Corriere della Sera, 8 luglio 2019
Le note dell’ambasciatore inglese su Trump
WASHINGTON I giudizi su Donald Trump dell’ambasciatore britannico a Washington, Kim Darroch, non sono esattamente in linea con la storia della «relazione speciale» tra Stati Uniti e Regno Unito. «Il presidente americano è un inetto, un insicuro, un incompetente, un vanitoso e un bugiardo». Il diplomatico è arrivato nella capitale statunitense nel 2016, in piena campagna elettorale. Ha seguito, quindi, con preoccupazione e poi con raccapriccio la conquista della Casa Bianca da parte di Trump. E ne ha riferito, come sono tenuti a fare tutti gli ambasciatori, con una serie di note inviate ai vertici del suo governo, alla premier Theresa May e ai ministri degli Esteri Boris Johnson e poi Jeremy Hunt.
La corrispondenza riservata è finita nelle mani del quotidiano Daily Mail che l’ha pubblicata ieri con conseguenze politiche potenzialmente devastanti. Nei cable c’è dentro di tutto: descrizioni della personalità del presidente, riflessioni sulla politica estera degli Stati Uniti. Secondo il tabloid britannico uno dei messaggi più dirompenti è quello spedito il 22 giugno 2017, cinque mesi dopo il giuramento di Trump sui gradini di Capitol Hill. Darroch, 65 anni, riferisce che «le lotte intestine e la confusione dentro la Casa Bianca» non sono affatto «fake news» come dice il presidente. «È tutto sostanzialmente vero: le fazioni interne qui sono pronte a tutto, è una lotta con il coltello tra i denti».

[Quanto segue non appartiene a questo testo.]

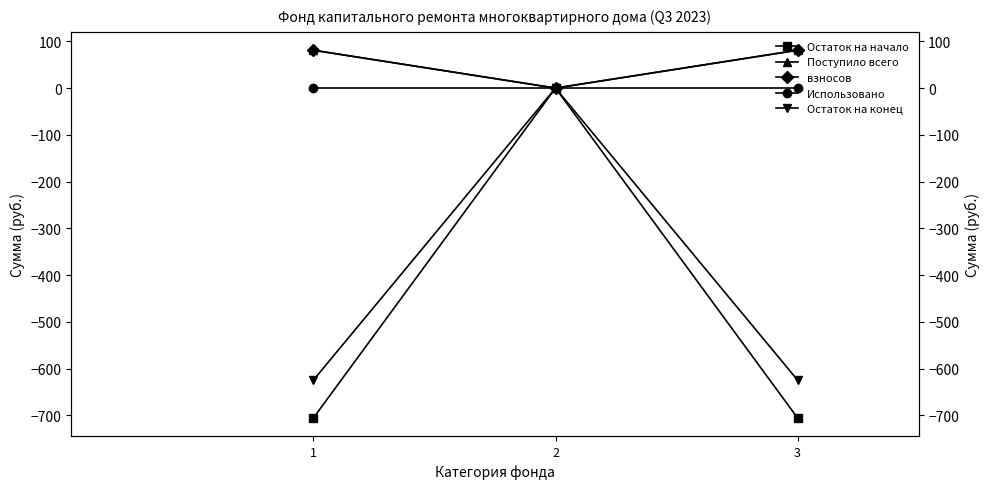

List the labels in order of взносов value, smallest first.

2, 1, 3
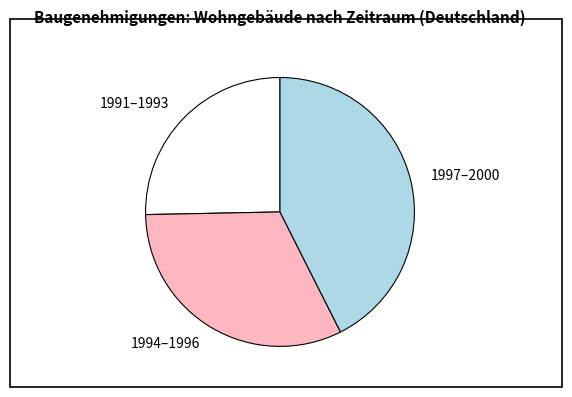

Approximately how many times larger is the value at 1994–1996 compared to 1991–1993?

1.3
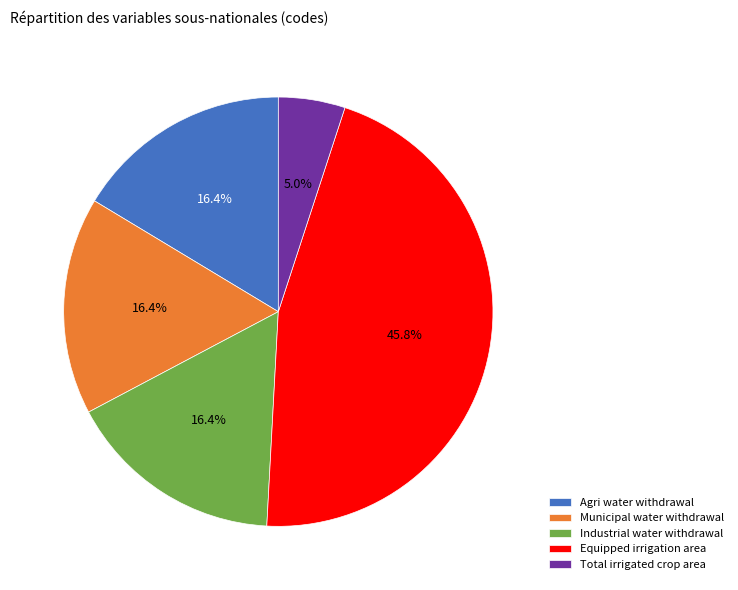

Combined, do Municipal water withdrawal and Industrial water withdrawal account for over 50%?

No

Erano le settimane in cui cresceva il Russiagate, l’ipotesi di collusione tra il comitato elettorale di Trump e il Cremlino con l’obiettivo di danneggiare la candidatura di Hillary Clinton. Nel marzo del 2019 il Rapporto Mueller ha escluso, per mancanza di prove, la cospirazione tra russi e americani. Ma in quei giorni del 2017 Darroch osservava che «nel rapporto tra Trump e la Russia non si può escludere il peggio». La «carriera» del leader americano «può andare in fumo», anche «se pare emergere dalle fiamme sempre intatto; sembra indistruttibile come Terminator».
Inutile illudersi, sperare che le spinte di Trump siano contenute dallo staff o dagli altri ministri: «Non credo che questa Amministrazione diventerà più normale, o meno anomala, meno imprevedibile, meno lacerata, meno inetta, meno inadeguata sul piano diplomatico». Un esempio? L’Iran. Ancora nel giugno 2017 l’Ambasciatore di Sua Maestà osserva: «È molto improbabile che la politica americana nei confronti dell’Iran possa diventare coerente nel breve termine».

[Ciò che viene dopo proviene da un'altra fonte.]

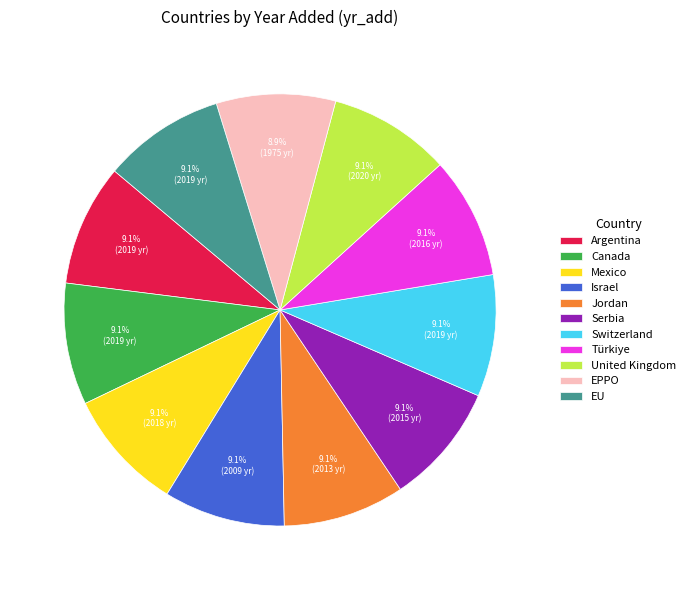

To the nearest percent, what portion does Israel represent?

9%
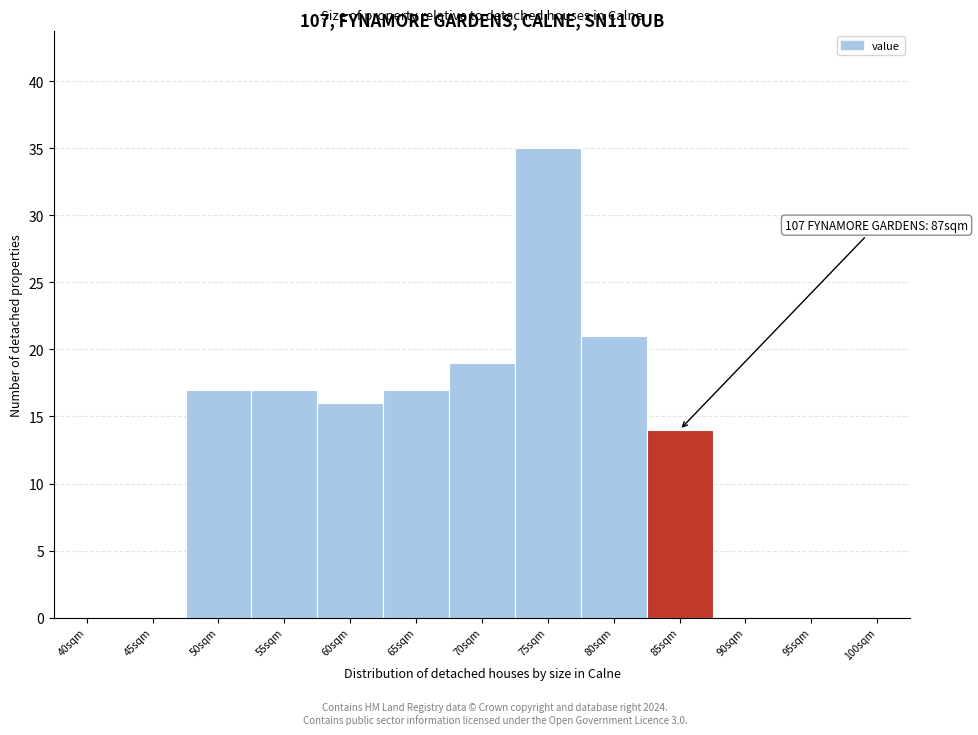

Reading left to right, extract all data points from this chart.

40sqm=0	45sqm=0	50sqm=17	55sqm=17	60sqm=16	65sqm=17	70sqm=19	75sqm=35	80sqm=21	85sqm=14	90sqm=0	95sqm=0	100sqm=0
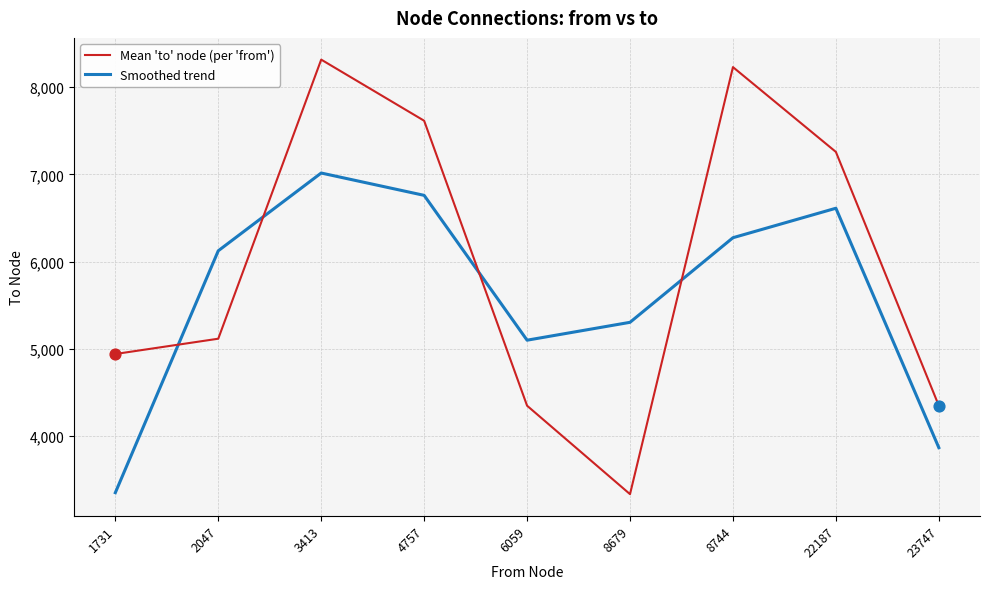

Which series has the largest range (max minus min)?

Mean 'to' node (per 'from')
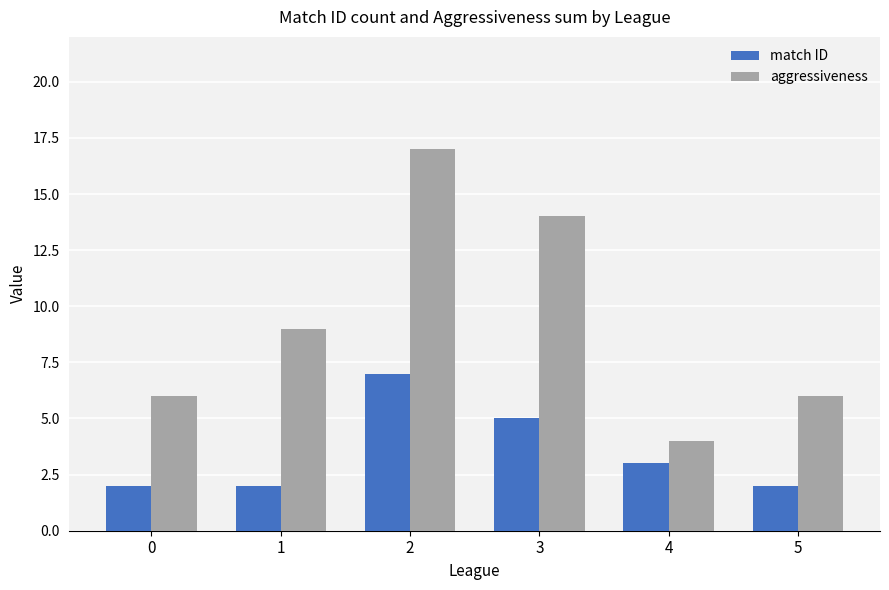

Reading left to right, what are all the values shown in this chart?

match ID: 0=2	1=2	2=7	3=5	4=3	5=2
aggressiveness: 0=6	1=9	2=17	3=14	4=4	5=6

Le opinioni di Darroch non cambiano con il passare degli anni. Eccoci alle ultime puntate. Di nuovo sull’Iran, subito dopo l’attacco annullato contro le postazioni di Teheran nello Stretto di Hormuz, il 21 giugno 2019. Trump spiegò che aveva ordinato lo stop della rappresaglia, quando aveva saputo che ci sarebbero state almeno 150 vittime. «È una giustificazione che non sta piedi – sostiene il rappresentante del Regno Unito – è più probabile, invece, che Trump non sia mai stato coinvolto direttamente. Lui temeva solo le conseguenze di un attacco sulla campagna per il 2020, perché sarebbe stato un ribaltamento rispetto alle sue promesse del 2016 («basta guerre», ndr)».
Infine i consigli su come «maneggiare» la visita di Trump a Londra il 3 e 4 giugno: «Illustrategli le cose in maniera chiara ed essenziale; appena lo incontrate iniziate a lodarlo per qualcosa che ha fatto di recente». E la notazione, dai toni sconsolati: «Può vincere le elezioni del 2020, anche se la sua folla è composta solo da bianchi». La replica di Trump è arrivata solo a tarda serata, lapidaria per ora: «L’ambasciatore non ha servito bene il suo Paese».